This repo contains code and documentation for deploying ML models for camera trap image processing to Animl, as well as code and documentation for training custom classifiers.

Model hosting and deployment

Overview

Animl uses AWS Sagemaker Serverless Inference endpoints for model hosting and inference. Serverless Inference endpoints are appealing for intermittent, spiky loads because they auto-scale to zero when not in use. This is particularly useful for hosting n-number of localized models, some of which are used very infrequently, which is the case for Animl.
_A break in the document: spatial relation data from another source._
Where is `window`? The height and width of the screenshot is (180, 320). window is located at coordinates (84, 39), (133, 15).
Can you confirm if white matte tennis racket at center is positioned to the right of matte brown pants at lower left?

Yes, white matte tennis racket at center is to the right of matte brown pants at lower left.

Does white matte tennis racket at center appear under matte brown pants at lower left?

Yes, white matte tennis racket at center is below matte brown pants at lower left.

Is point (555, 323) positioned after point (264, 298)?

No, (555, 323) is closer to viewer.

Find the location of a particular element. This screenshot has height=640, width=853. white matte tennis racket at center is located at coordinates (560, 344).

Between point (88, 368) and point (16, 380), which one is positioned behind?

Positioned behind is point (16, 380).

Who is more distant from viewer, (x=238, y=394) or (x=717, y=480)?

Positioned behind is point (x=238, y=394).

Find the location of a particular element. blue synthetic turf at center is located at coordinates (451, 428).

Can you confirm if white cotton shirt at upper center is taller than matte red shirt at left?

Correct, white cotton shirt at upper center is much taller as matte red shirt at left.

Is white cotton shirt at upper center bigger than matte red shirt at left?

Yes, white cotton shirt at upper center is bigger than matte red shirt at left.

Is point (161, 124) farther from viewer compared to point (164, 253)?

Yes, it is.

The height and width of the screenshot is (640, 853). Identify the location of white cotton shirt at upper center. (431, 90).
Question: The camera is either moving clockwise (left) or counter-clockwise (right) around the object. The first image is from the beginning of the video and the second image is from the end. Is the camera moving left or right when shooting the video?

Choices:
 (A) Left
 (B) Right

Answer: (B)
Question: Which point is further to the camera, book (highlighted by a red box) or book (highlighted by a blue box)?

SageMaker Serverless endpoints are also CPU-based, rather than GPU, which offers cost savings but means that (a) models often need to be compiled before deployment to run on CPUs and (b) inference is slower. To compensate for the slower inference, when requests come in we scale out horizontally, spinning up many Serverless Inference endpoints at once to process the images in parallel (more specifics on how the concurrent processing is configured can be found here).

Deploying a new model

If you're interested in deploying a model to Animl, start by gathering the following information from the model developer:

  1. Model weights, class list/mappings files, and any available metadata about the model
  2. Which deep learning library was the model trained in (e.g. PyTorch, TensorFlow), and what version?
  3. What model architecture was used (e.g. ResNet, EfficientNet), and what version/size?
  4. What size inputs does the model expect (e.g. 299x299)
  5. Does the developer have training and/or inference scripts available to reference? Are there any preprocessing steps (such as image augmentations/transformations) or postprocessing steps (such as heuristic decision making) to be aware of? We may need to re-implement them in our handler functions.
  6. Does the developer have a recommended default confidence threshold?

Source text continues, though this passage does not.